Paul Mc Cartney se vantait de sa composition "Yesterday" comme un moyen de montrer qu'il était une personne sensible et bizarrement il avait pris les devants en disant qu'il avait cherché si par hasard sa chanson n'était pas flanquée d'une réminiscence involontaire d'une chanson antérieure. Il prétend avoir beaucoup cherché.
Or, quand j'étais adolescent, j'avais reçu une cassette sur laquelle une compilation de chansons de rien moins que Nat King Cole avaient été enregistrées, et l'une d'elles était frappante de ressemblance avec "Yesterday". Il m'est arrivé une deuxième fois de songer à une source possible pour "Yesterday", mais là j'en ai tout oublié. En revanche, de nos jours, quand internet est aussi développé, il m'est aisé de constater que j'avais vu juste au sujet du titre de Nat King Cole et ce lien a été identifié par d'autres, lien qui concerne à la fois la mélodie et les paroles...
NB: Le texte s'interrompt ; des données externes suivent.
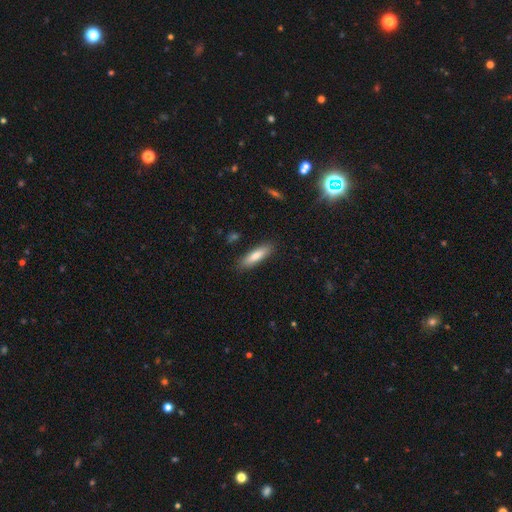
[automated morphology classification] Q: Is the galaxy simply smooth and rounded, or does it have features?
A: smooth — 78%.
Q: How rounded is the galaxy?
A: cigar-shaped — 67%.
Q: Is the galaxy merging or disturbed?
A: none — 87%.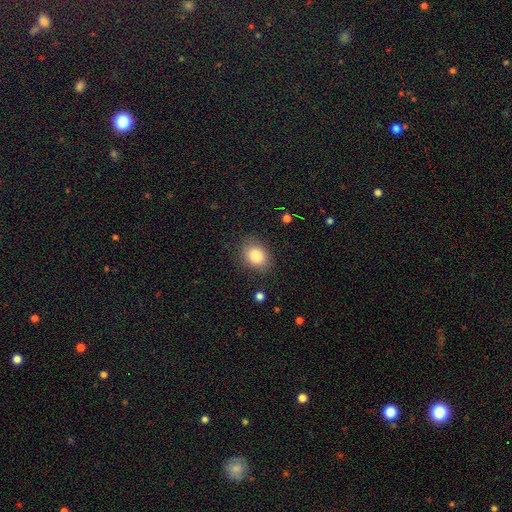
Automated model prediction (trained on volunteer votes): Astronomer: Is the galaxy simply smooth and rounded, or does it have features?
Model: smooth — 85%.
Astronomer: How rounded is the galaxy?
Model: in between — 60% (runner-up: round, 39%).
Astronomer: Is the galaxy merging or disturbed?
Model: none — 82%.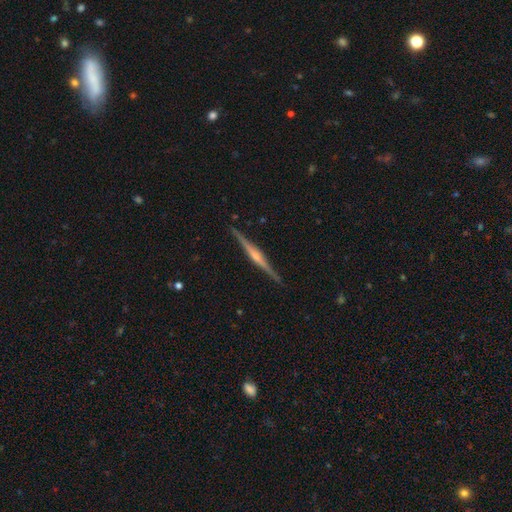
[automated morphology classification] Smooth or featured?
  - featured or disk: 85% *
  - smooth: 10%
  - star or artifact: 5%
Edge-on disk?
  - yes: 98% *
  - no: 2%
Edge-on bulge?
  - rounded: 76% *
  - boxy: 13%
  - none: 10%
Merging?
  - none: 92% *
  - minor disturbance: 6%
  - major disturbance: 1%
  - merger: 1%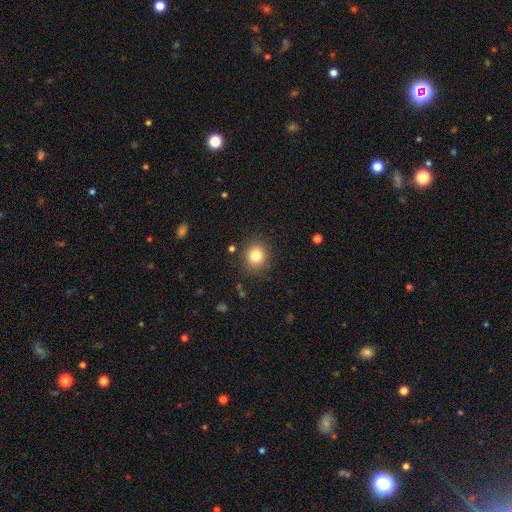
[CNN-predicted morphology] A smooth galaxy with no disk features (81%) that is round (86%).

Vote fractions:
- Smooth or featured? smooth: 81% / star or artifact: 11% / featured or disk: 8%
- How rounded? round: 86% / in between: 13% / cigar-shaped: 1%
- Merging? none: 87% / minor disturbance: 9% / major disturbance: 3% / merger: 2%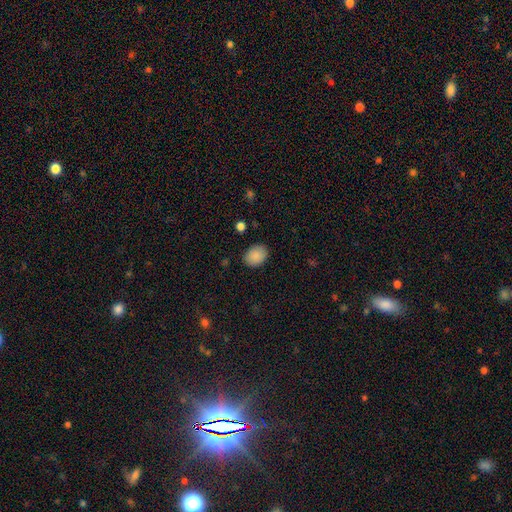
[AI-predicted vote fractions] Smooth or featured? Predicted: smooth (p=0.89). How rounded? Predicted: in between (p=0.63). Merging? Predicted: none (p=0.87).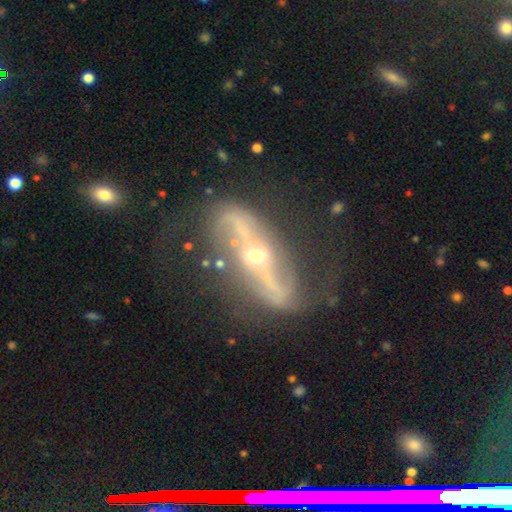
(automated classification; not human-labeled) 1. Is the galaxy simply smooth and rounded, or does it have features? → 87% featured or disk, 8% smooth, 6% star or artifact.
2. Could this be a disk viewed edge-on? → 72% no, 28% yes.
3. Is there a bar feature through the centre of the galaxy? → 63% strong, 21% no, 17% weak.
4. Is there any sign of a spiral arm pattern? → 80% yes, 20% no.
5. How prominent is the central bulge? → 51% small, 44% moderate, 3% large, 1% none, 1% dominant.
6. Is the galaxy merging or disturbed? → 65% none, 18% minor disturbance, 13% major disturbance, 4% merger.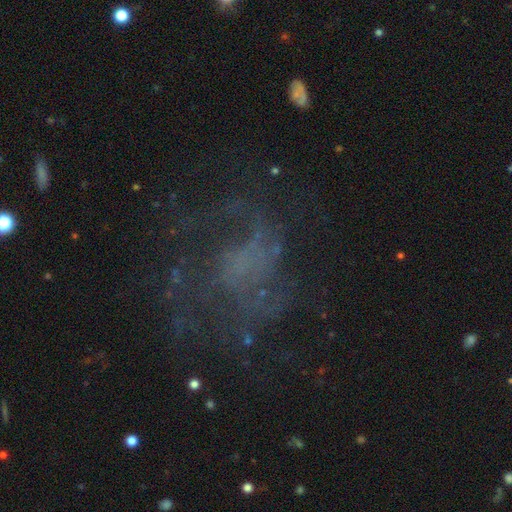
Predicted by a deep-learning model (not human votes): Smooth or featured: featured or disk — 61% (star or artifact — 22%)
Edge-on disk: no — 97% (yes — 3%)
Bar: no — 77% (weak — 20%)
Spiral arms: yes — 61% (no — 39%)
Bulge size: none — 60% (small — 23%)
Merging: none — 52% (major disturbance — 30%)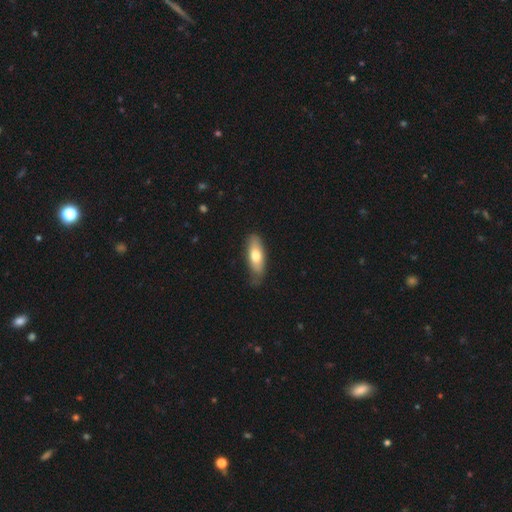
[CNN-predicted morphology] The model was most divided on "how rounded": in between: 66%, cigar-shaped: 31%, round: 2%. More confident: merging — none (72%); smooth or featured — smooth (69%).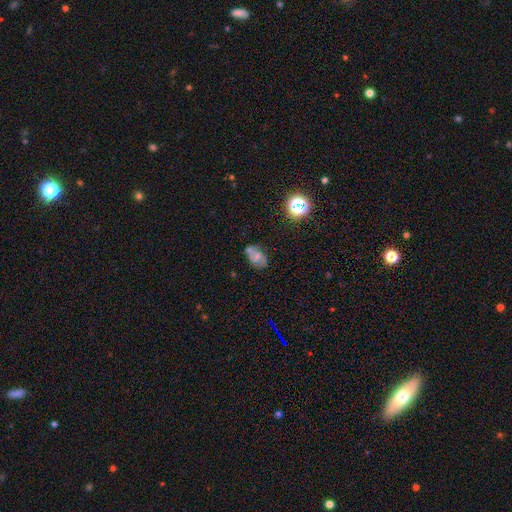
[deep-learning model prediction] Smooth or featured? featured or disk (46%)
Merging? none (55%)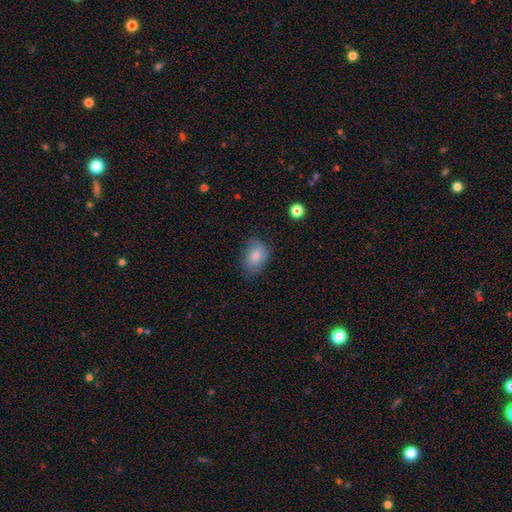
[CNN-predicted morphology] Smooth or featured? smooth (81%)
How rounded? in between (71%)
Merging? none (74%)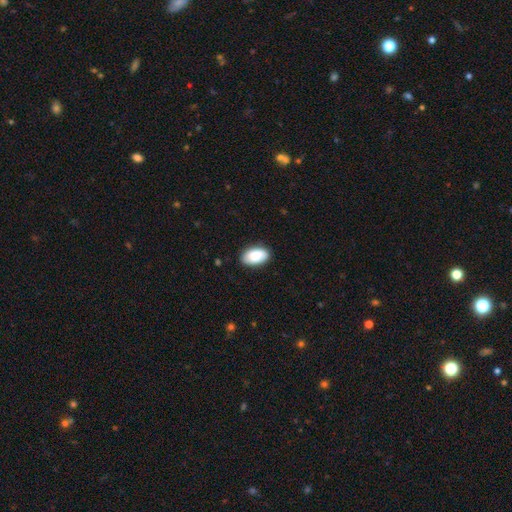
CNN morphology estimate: This is clearly a smooth galaxy (88%). How rounded: clearly in between (95%). Merging: clearly none (85%).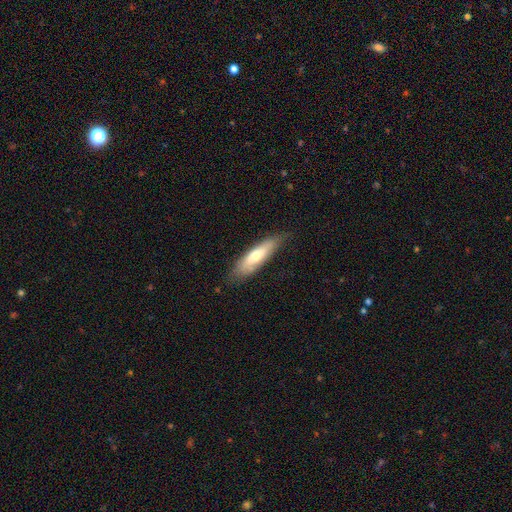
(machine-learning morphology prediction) smooth-or-featured: smooth: 63% | featured or disk: 32% | star or artifact: 6%
  how-rounded: cigar-shaped: 64% | in between: 35% | round: 2%
  merging: none: 75% | minor disturbance: 20% | major disturbance: 4% | merger: 1%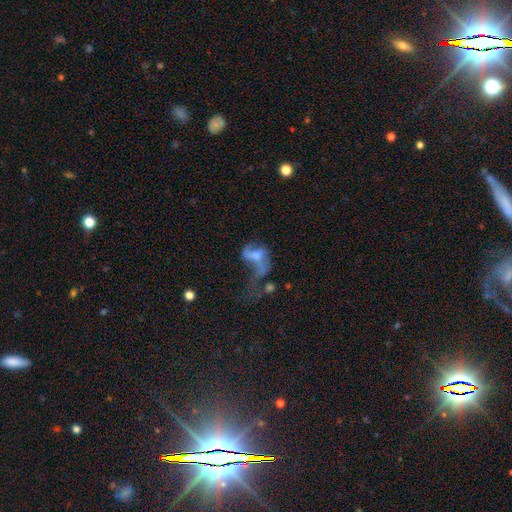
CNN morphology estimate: Smooth or featured?
  - featured or disk: 54% *
  - smooth: 32%
  - star or artifact: 13%
Edge-on disk?
  - no: 96% *
  - yes: 4%
Bar?
  - no: 67% *
  - weak: 26%
  - strong: 8%
Spiral arms?
  - no: 59% *
  - yes: 41%
Bulge size?
  - moderate: 34% *
  - small: 29%
  - none: 27%
  - large: 8%
  - dominant: 2%
Merging?
  - major disturbance: 51% *
  - merger: 23%
  - none: 15%
  - minor disturbance: 11%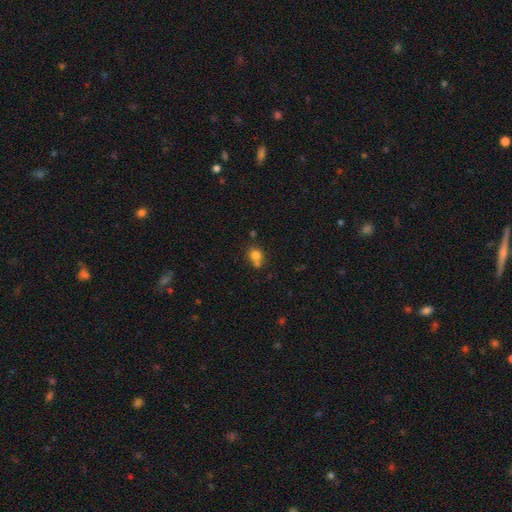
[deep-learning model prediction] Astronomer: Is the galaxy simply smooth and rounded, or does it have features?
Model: smooth — 77%.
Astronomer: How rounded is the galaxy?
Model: round — 77%.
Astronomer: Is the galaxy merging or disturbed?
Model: none — 48% (runner-up: merger, 33%).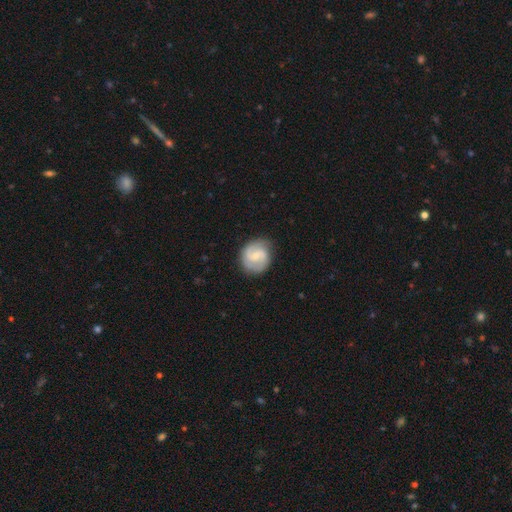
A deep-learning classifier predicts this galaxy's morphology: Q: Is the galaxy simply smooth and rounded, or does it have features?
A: featured or disk — 77%.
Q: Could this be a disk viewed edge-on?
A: no — 98%.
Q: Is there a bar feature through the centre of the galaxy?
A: weak — 57%.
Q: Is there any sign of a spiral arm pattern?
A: yes — 95%.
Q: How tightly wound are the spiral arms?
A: medium — 51%.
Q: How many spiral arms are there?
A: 2 — 89%.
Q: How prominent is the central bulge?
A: small — 59%.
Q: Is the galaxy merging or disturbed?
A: none — 82%.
Il est évident que Mc Cartney a fredonné une partie de la chanson de Nat King Cole jusqu'à lui donner une nouvelle ampleur mélodique. Peut-être qu'au départ le morceau ne s'était que vaguement incrusté dans la tête du bassiste des Beatles et qu'avec sa sensibilité il a travaillé à transformer une bribe en une chanson complète. C'est une façon de créer des génies à partir de sources d'inspiration.
Mais, ici, il va s'agir d'un plagiat pur et simple. Cela ne concerne pas toute la chanson, mais Mc Cartney reprend clairement une mélodie caractéristique qui fait le prix envoûtant du morceau et il tient compte également de son emploi en déchaînement final.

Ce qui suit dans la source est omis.